Ricki Olsen

Personal information
- Date of birth: 21 October 1988 (age 37)
- Place of birth: Hundige, Denmark
- Position: Midfielder

Team information
- Current team: VB 1968
- Number: 6

Youth career
- Brøndby

Senior career*
- Years: Team / Apps / (Gls)
- 2008–2012: Randers / 52 / (4)
- 2011: → Viborg (loan) / 8 / (0)
- 2012: Næstved / 4 / (1)
- 2012–2014: Nordvest / 56 / (12)
- 2014–2018: Helsingør / 110 / (17)
- 2018–2019: HB Køge / 29 / (1)
- 2019–2020: Helsingør / 16 / (0)
- 2020–2022: Ishøj IF
- 2023: Slagelse B&I
- 2023–: VB 1968

International career
- 2009: Denmark U-21 / 2 / (1)

Managerial career
- 2023: Slagelse B&I (player-assistant)

= Ricki Olsen =

Danish footballer (born 1988)

Ricki Olsen (born 21 October 1988) is a Danish professional footballer. He is the son of the former Denmark national team player Lars Olsen.

==Career==
Olsen started his career with Brøndby IF, but did not play any senior games for the team. Randers FC signed Olsen from Brøndby IF in the summer of 2008. Olsen got his first match on 26 October against Aalborg BK. Olsen played 75 minutes before being replaced by teammate Alain Behi. Olsen got his first goal for the club on 1 March against AGF when he scored the winning goal from about 30 yards out. The game ended 2–1.
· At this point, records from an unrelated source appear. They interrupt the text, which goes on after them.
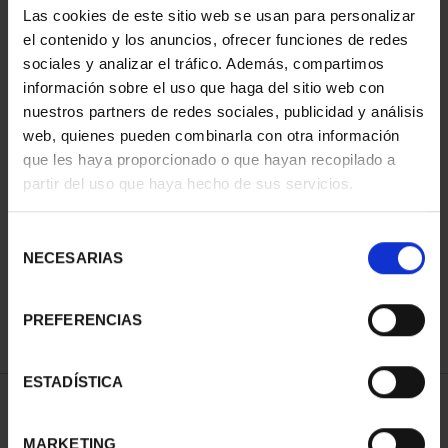
Las cookies de este sitio web se usan para personalizar
el contenido y los anuncios, ofrecer funciones de redes
sociales y analizar el tráfico. Además, compartimos
información sobre el uso que haga del sitio web con
nuestros partners de redes sociales, publicidad y análisis
web, quienes pueden combinarla con otra información
que les haya proporcionado o que hayan recopilado a
partir del uso que haya hecho de sus servicios.
CAPITALES ESPAÑOLAS
CAPITALES ESPAÑOLAS
- TERUEL
- ZARAGOZA
Selección
73,00 €
73,00 €
NECESARIAS
de
consentimiento
PREFERENCIAS
ESTADÍSTICA
ORDENAR POR:
MARKETING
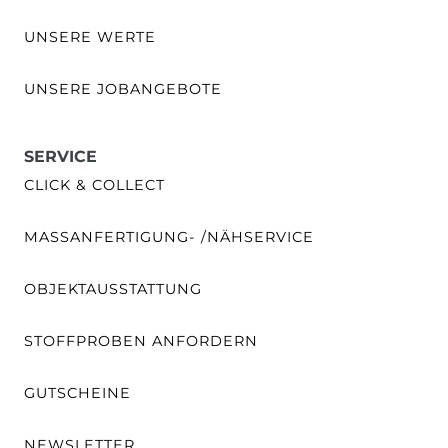
UNSERE WERTE
UNSERE JOBANGEBOTE
SERVICE
CLICK & COLLECT
MASSANFERTIGUNG- /NÄHSERVICE
OBJEKTAUSSTATTUNG
STOFFPROBEN ANFORDERN
GUTSCHEINE
NEWSLETTER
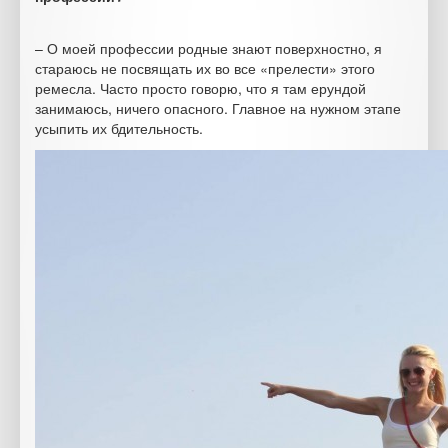
– О моей профессии родные знают поверхностно, я
стараюсь не посвящать их во все «прелести» этого
ремесла. Часто просто говорю, что я там ерундой
занимаюсь, ничего опасного. Главное на нужном этапе
усыпить их бдительность.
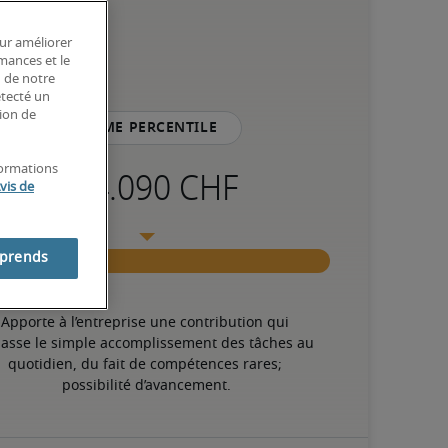
our améliorer
rmances et le
n de notre
étecté un
tion de
75ème percentile
formations
vis de
mprends
Apporte à l’entreprise une contribution qui 
asse le simple accomplissement des tâches au 
quotidien, du fait de compétences rares; 
possibilité d’avancement.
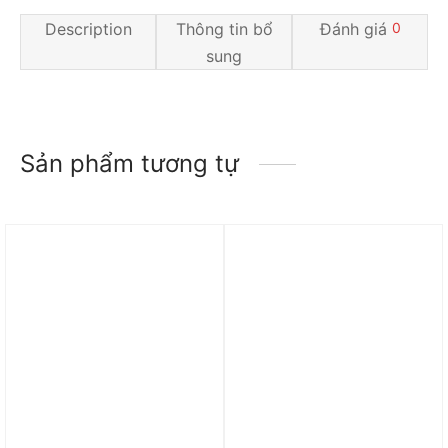
Description
Thông tin bổ
Đánh giá
0
sung
Sản phẩm tương tự
Trả góp 0%
Trả góp 0%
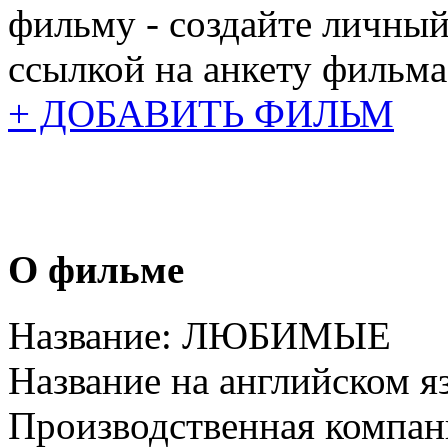
фильму - создайте личный
ссылкой на анкету фильма
+ ДОБАВИТЬ ФИЛЬМ
О фильме
Название:
ЛЮБИМЫЕ
Название на английском я
Производственная компан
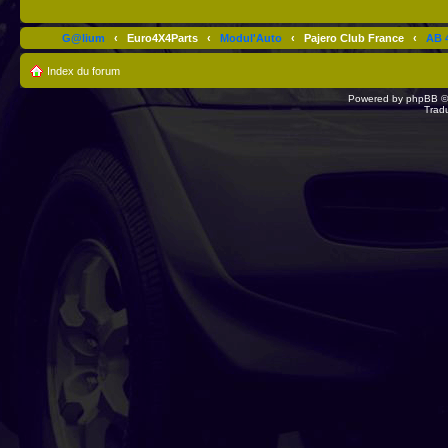
G@lium
‹
Euro4X4Parts
‹
Modul'Auto
‹
Pajero Club France
‹
AB 4
Index du forum
Powered by
phpBB
©
Trad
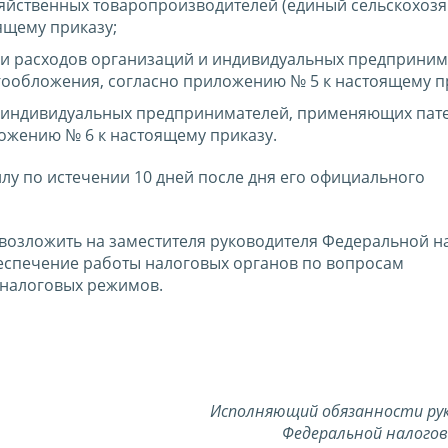
зяйственных товаропроизводителей (единый сельскохоз
ящему приказу;
 и расходов организаций и индивидуальных предприним
обложения, согласно приложению № 5 к настоящему пр
в индивидуальных предпринимателей, применяющих пат
ожению № 6 к настоящему приказу.
силу по истечении 10 дней после дня его официального
 возложить на заместителя руководителя Федеральной н
еспечение работы налоговых органов по вопросам
налоговых режимов.
Исполняющий обязанности
ру
Федеральной
налого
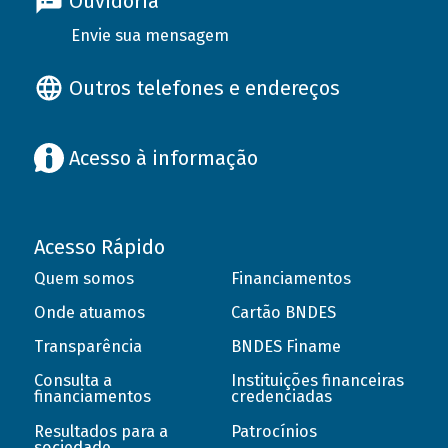
Ouvidoria
Envie sua mensagem
Outros telefones e endereços
Acesso à informação
Acesso Rápido
Quem somos
Financiamentos
Onde atuamos
Cartão BNDES
Transparência
BNDES Finame
Consulta a
Instituições financeiras
financiamentos
credenciadas
Resultados para a
Patrocínios
sociedade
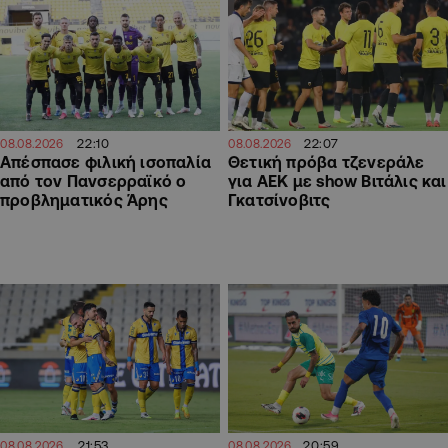
22:07
22:10
08.08.2026
08.08.2026
Θετική πρόβα τζενεράλε
Απέσπασε φιλική ισοπαλία
για ΑΕΚ με show Βιτάλις και
από τον Πανσερραϊκό ο
Γκατσίνοβιτς
προβληματικός Άρης
21:53
20:59
08.08.2026
08.08.2026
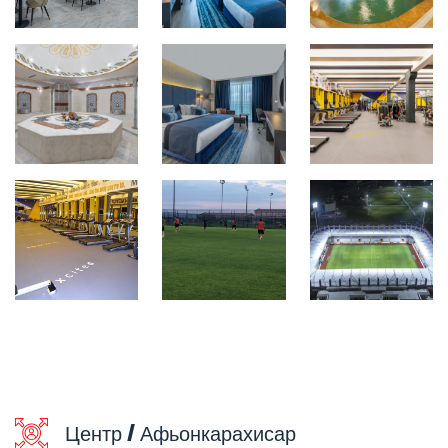
Центр / Афьонкарахисар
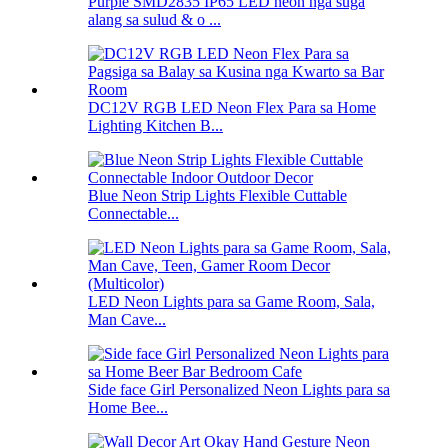
Purple SMD2835 IP65 LED neon nga suga
alang sa sulud & o ...
DC12V RGB LED Neon Flex Para sa Home
Lighting Kitchen B...
Blue Neon Strip Lights Flexible Cuttable
Connectable...
LED Neon Lights para sa Game Room, Sala,
Man Cave...
Side face Girl Personalized Neon Lights para sa
Home Bee...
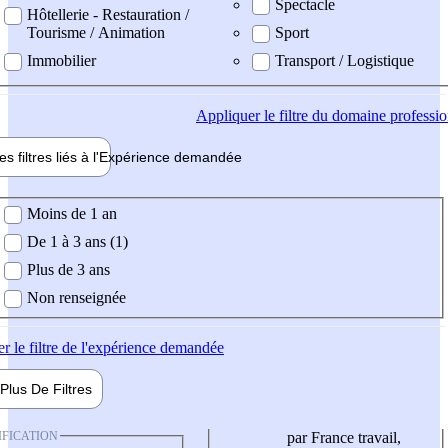
Spectacle
Hôtellerie - Restauration /
Tourisme / Animation
Sport
Immobilier
Transport / Logistique
Appliquer
le filtre du domaine professi
es filtres liés à l'
Expérience
demandée
ience demandée
Moins de 1 an
De 1 à 3 ans (1)
Plus de 3 ans
Non renseignée
er
le filtre de l'expérience demandée
Plus De
Filtres
IFICATION
par France travail,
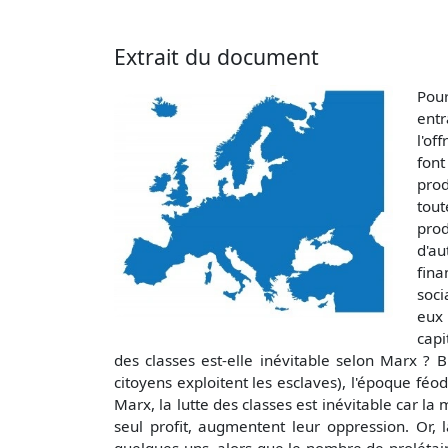
Extrait du document
Pour
entr
l'of
font
prod
tout
prod
d'au
fina
soci
eux 
capi
des classes est-elle inévitable selon Marx ? B
citoyens exploitent les esclaves), l'époque féod
Marx, la lutte des classes est inévitable car l
seul profit, augmentent leur oppression. Or,
quelques-uns, alors que le nombre de prolétaire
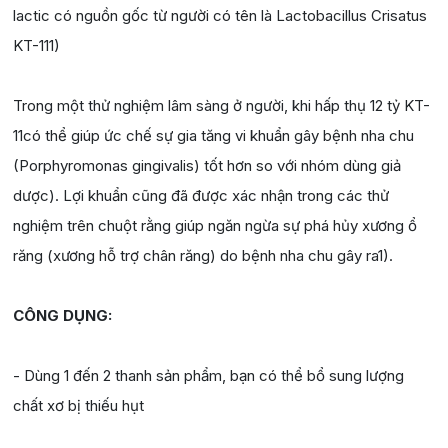
lactic có nguồn gốc từ người có tên là Lactobacillus Crisatus
KT-111)
Trong một thử nghiệm lâm sàng ở người, khi hấp thụ 12 tỷ KT-
11có thể giúp ức chế sự gia tăng vi khuẩn gây bệnh nha chu
(Porphyromonas gingivalis) tốt hơn so với nhóm dùng giả
dược). Lợi khuẩn cũng đã được xác nhận trong các thử
nghiệm trên chuột rằng giúp ngăn ngừa sự phá hủy xương ổ
răng (xương hỗ trợ chân răng) do bệnh nha chu gây ra1).
CÔNG DỤNG:
- Dùng 1 đến 2 thanh sản phẩm, bạn có thể bổ sung lượng
chất xơ bị thiếu hụt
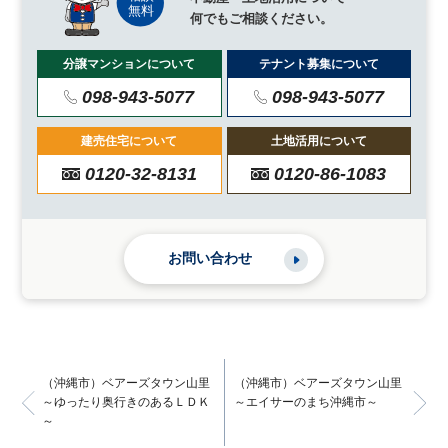
何でもご相談ください。
分譲マンションについて
テナント募集について
098-943-5077
098-943-5077
建売住宅について
土地活用について
0120-32-8131
0120-86-1083
お問い合わせ
（沖縄市）ベアーズタウン山里
（沖縄市）ベアーズタウン山里
～ゆったり奥行きのあるＬＤＫ
～エイサーのまち沖縄市～
～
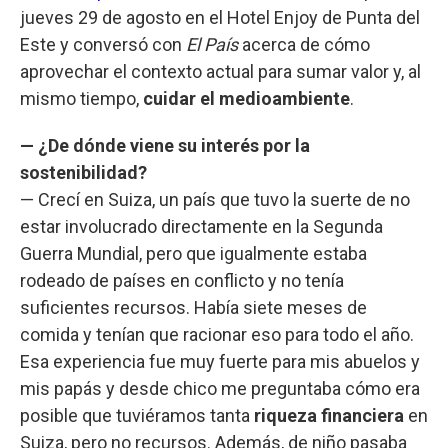
jueves 29 de agosto en el Hotel Enjoy de Punta del
Este y conversó con
El País
acerca de cómo
aprovechar el contexto actual para sumar valor y, al
mismo tiempo,
cuidar el medioambiente
.
— ¿De dónde viene su interés por la
sostenibilidad?
— Crecí en Suiza, un país que tuvo la suerte de no
estar involucrado directamente en la Segunda
Guerra Mundial, pero que igualmente estaba
rodeado de países en conflicto y no tenía
suficientes recursos. Había siete meses de
comida y tenían que racionar eso para todo el año.
Esa experiencia fue muy fuerte para mis abuelos y
mis papás y desde chico me preguntaba cómo era
posible que tuviéramos tanta
riqueza financiera
en
Suiza, pero no recursos. Además, de niño pasaba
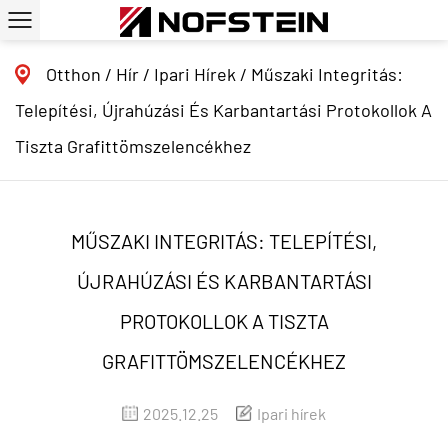
Otthon
/
Hír
/
Ipari Hírek
/
Műszaki Integritás:
Telepítési, Újrahúzási És Karbantartási Protokollok A
Tiszta Grafittömszelencékhez
MŰSZAKI INTEGRITÁS: TELEPÍTÉSI,
ÚJRAHÚZÁSI ÉS KARBANTARTÁSI
PROTOKOLLOK A TISZTA
GRAFITTÖMSZELENCÉKHEZ
2025.12.25
Ipari hírek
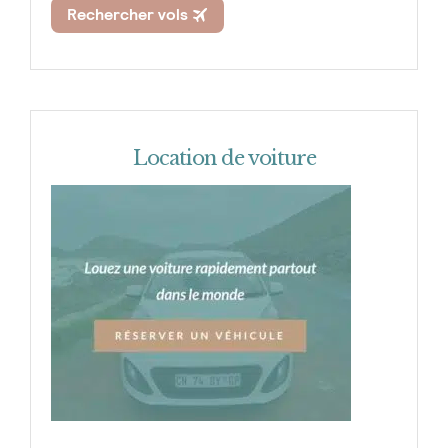
Location de voiture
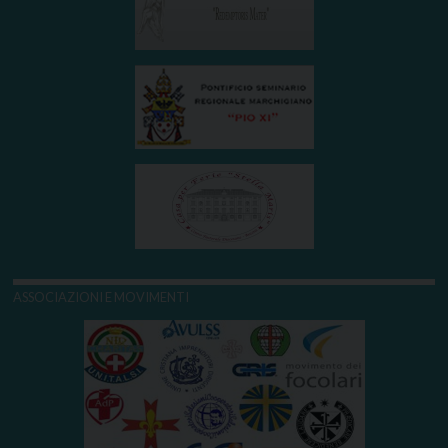
ASSOCIAZIONI E MOVIMENTI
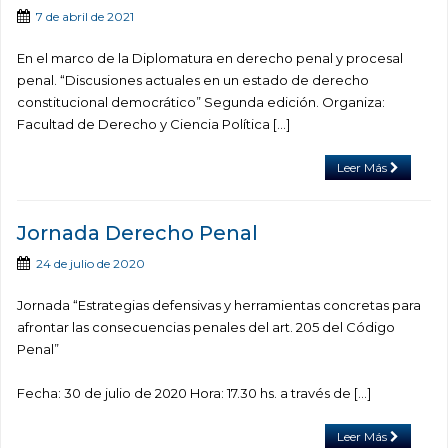
7 de abril de 2021
En el marco de la Diplomatura en derecho penal y procesal
penal. “Discusiones actuales en un estado de derecho
constitucional democrático” Segunda edición. Organiza:
Facultad de Derecho y Ciencia Política […]
Leer Más
Jornada Derecho Penal
24 de julio de 2020
Jornada “Estrategias defensivas y herramientas concretas para
afrontar las consecuencias penales del art. 205 del Código
Penal”
Fecha: 30 de julio de 2020 Hora: 17.30 hs. a través de […]
Leer Más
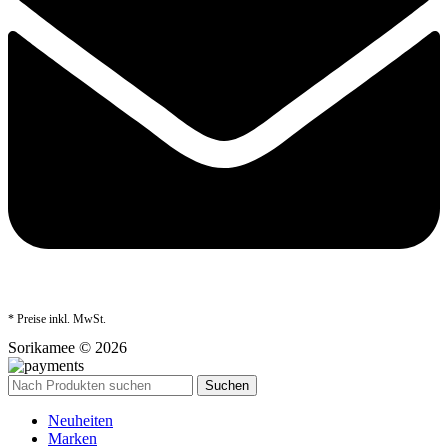
* Preise inkl. MwSt.
Sorikamee © 2026
Suchen
Neuheiten
Marken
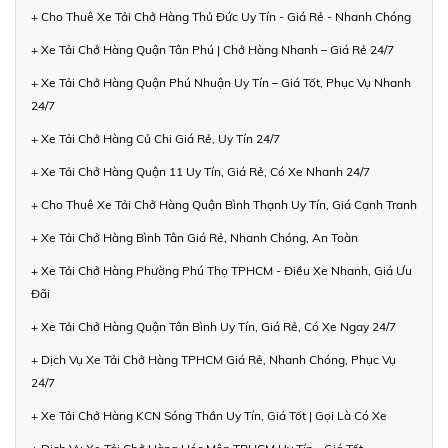
+ Cho Thuê Xe Tải Chở Hàng Thủ Đức Uy Tín - Giá Rẻ - Nhanh Chóng
+ Xe Tải Chở Hàng Quận Tân Phú | Chở Hàng Nhanh – Giá Rẻ 24/7
+ Xe Tải Chở Hàng Quận Phú Nhuận Uy Tín – Giá Tốt, Phục Vụ Nhanh
24/7
+ Xe Tải Chở Hàng Củ Chi Giá Rẻ, Uy Tín 24/7
+ Xe Tải Chở Hàng Quận 11 Uy Tín, Giá Rẻ, Có Xe Nhanh 24/7
+ Cho Thuê Xe Tải Chở Hàng Quận Bình Thạnh Uy Tín, Giá Cạnh Tranh
+ Xe Tải Chở Hàng Bình Tân Giá Rẻ, Nhanh Chóng, An Toàn
+ Xe Tải Chở Hàng Phường Phú Thọ TPHCM - Điều Xe Nhanh, Giá Ưu
Đãi
+ Xe Tải Chở Hàng Quận Tân Bình Uy Tín, Giá Rẻ, Có Xe Ngay 24/7
+ Dịch Vụ Xe Tải Chở Hàng TPHCM Giá Rẻ, Nhanh Chóng, Phục Vụ
24/7
+ Xe Tải Chở Hàng KCN Sóng Thần Uy Tín, Giá Tốt | Gọi Là Có Xe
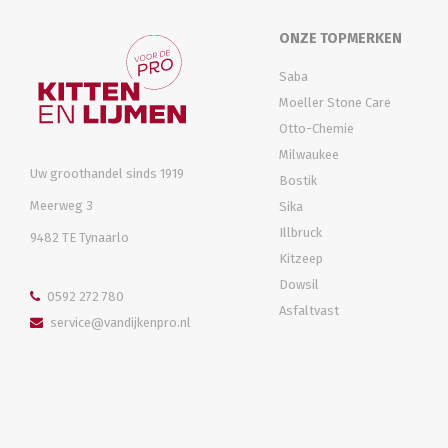
ONZE TOPMERKEN
Saba
Moeller Stone Care
Otto-Chemie
Milwaukee
Uw groothandel sinds 1919
Bostik
Meerweg 3
Sika
Illbruck
9482 TE Tynaarlo
Kitzeep
Dowsil
0592 272 780
Asfaltvast
service@vandijkenpro.nl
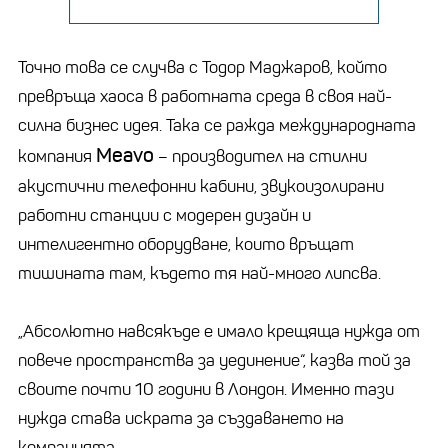
Точно това се случва с Тодор Маджаров, който
превръща хаоса в работната среда в своя най-
силна бизнес идея. Така се ражда международната
Meavo
компания
– производител на стилни
акустични телефонни кабини, звукоизолирани
работни станции с модерен дизайн и
интелигентно оборудване, които връщат
тишината там, където тя най-много липсва.
„Абсолютно навсякъде е имало крещяща нужда от
повече пространства за уединение“, казва той за
своите почти 10 години в Лондон. Именно тази
нужда става искрата за създаването на
компанията.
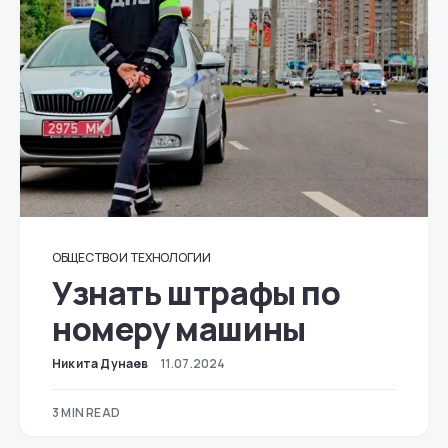
ОБЩЕСТВО И ТЕХНОЛОГИИ
Узнать штрафы по
номеру машины
Никита Дунаев
11.07.2024
3 MIN READ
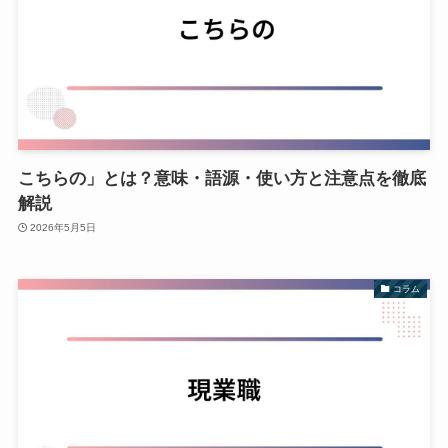
こちらの」とは？意味・語源・使い方と注意点を徹底
解説
2026年5月5日
コラム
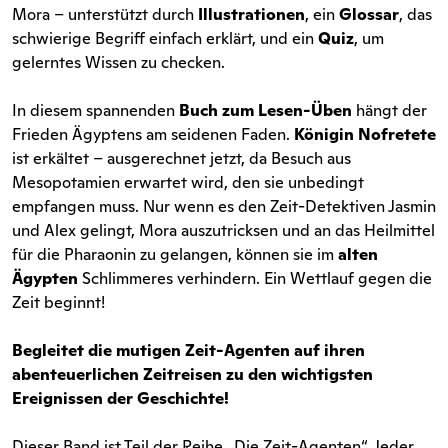
Mora – unterstützt durch
Illustrationen
, ein
Glossar
, das
schwierige Begriff einfach erklärt, und ein
Quiz
, um
gelerntes Wissen zu checken.
In diesem spannenden
Buch zum Lesen-Üben
hängt der
Frieden Ägyptens am seidenen Faden.
Königin Nofretete
ist erkältet – ausgerechnet jetzt, da Besuch aus
Mesopotamien erwartet wird, den sie unbedingt
empfangen muss. Nur wenn es den Zeit-Detektiven Jasmin
und Alex gelingt, Mora auszutricksen und an das Heilmittel
für die Pharaonin zu gelangen, können sie im
alten
Ägypten
Schlimmeres verhindern. Ein Wettlauf gegen die
Zeit beginnt!
Begleitet die mutigen Zeit-Agenten auf ihren
abenteuerlichen Zeitreisen zu den wichtigsten
Ereignissen der Geschichte!
Dieser Band ist Teil der Reihe „Die Zeit-Agenten“. Jeder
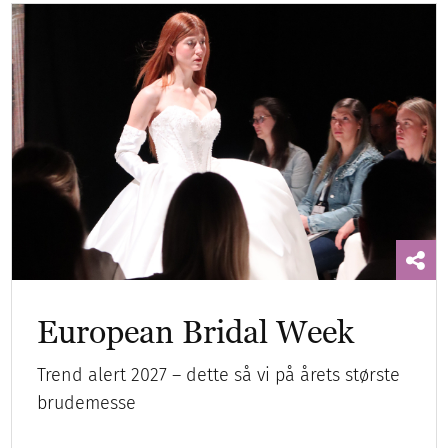
European Bridal Week
Trend alert 2027 – dette så vi på årets største
brudemesse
In January 2012, he signed a contract with Næstved BK in the 1st Division. He then played for Nordvest FC and FC Helsingør.

In the summer of 2018 he left FC Helsingør following the club's relegation from the Danish Superliga. He then signed a contract with HB Køge in the Danish 1st Division. He returned to FC Helsingør for the 2019–20 season.

On 29 July 2020, it was confirmed, that Olsen had joined Ishøj IF in the Denmark Series. He left the club at the end of 2022. In February 2023, Olsen joined Slagelse B&I as an playing assistant manager. In August 2023, Olsen moved to VB 1968.